[Page images and the text extracted from them]
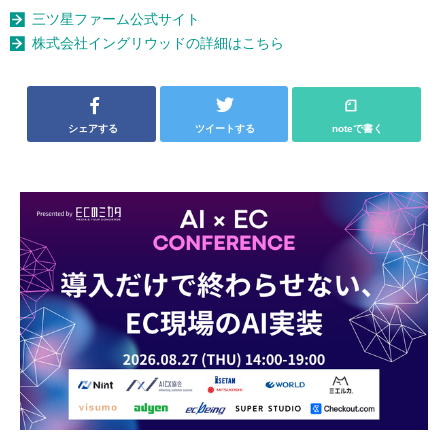
三ツ星ファーム公式サイト
株式会社イングリウッドの詳細はこちら
シェアする
ツイートする
noteで書く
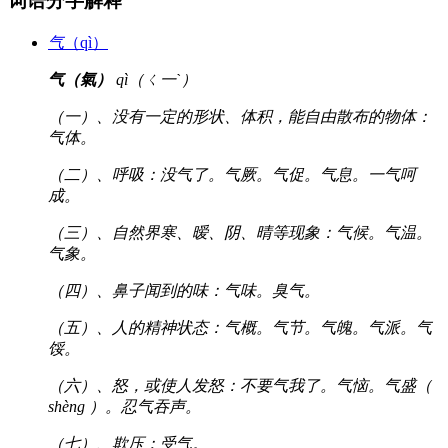
词语分字解释
气
（qì）
气（氣）
qì（ㄑ一ˋ）
（一）、没有一定的形状、体积，能自由散布的物体：
气体。
（二）、呼吸：没气了。气厥。气促。气息。一气呵
成。
（三）、自然界寒、暧、阴、晴等现象：气候。气温。
气象。
（四）、鼻子闻到的味：气味。臭气。
（五）、人的精神状态：气概。气节。气魄。气派。气
馁。
（六）、怒，或使人发怒：不要气我了。气恼。气盛（
shèng ）。忍气吞声。
（七）、欺压：受气。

__ABOUT THIS EXERCISE__.
Write out every line of text in the material above exactly, leaving out the pictures.

__ANSWER TO THIS EXERCISE__.
三ツ星ファーム公式サイト
株式会社イングリウッドの詳細はこちら
シェアする
ツイートする
noteで書く
词语分字解释
气
（qì）
气（氣）
qì（ㄑ一ˋ）
（一）、没有一定的形状、体积，能自由散布的物体：
气体。
（二）、呼吸：没气了。气厥。气促。气息。一气呵
成。
（三）、自然界寒、暧、阴、晴等现象：气候。气温。
气象。
（四）、鼻子闻到的味：气味。臭气。
（五）、人的精神状态：气概。气节。气魄。气派。气
馁。
（六）、怒，或使人发怒：不要气我了。气恼。气盛（
shèng ）。忍气吞声。
（七）、欺压：受气。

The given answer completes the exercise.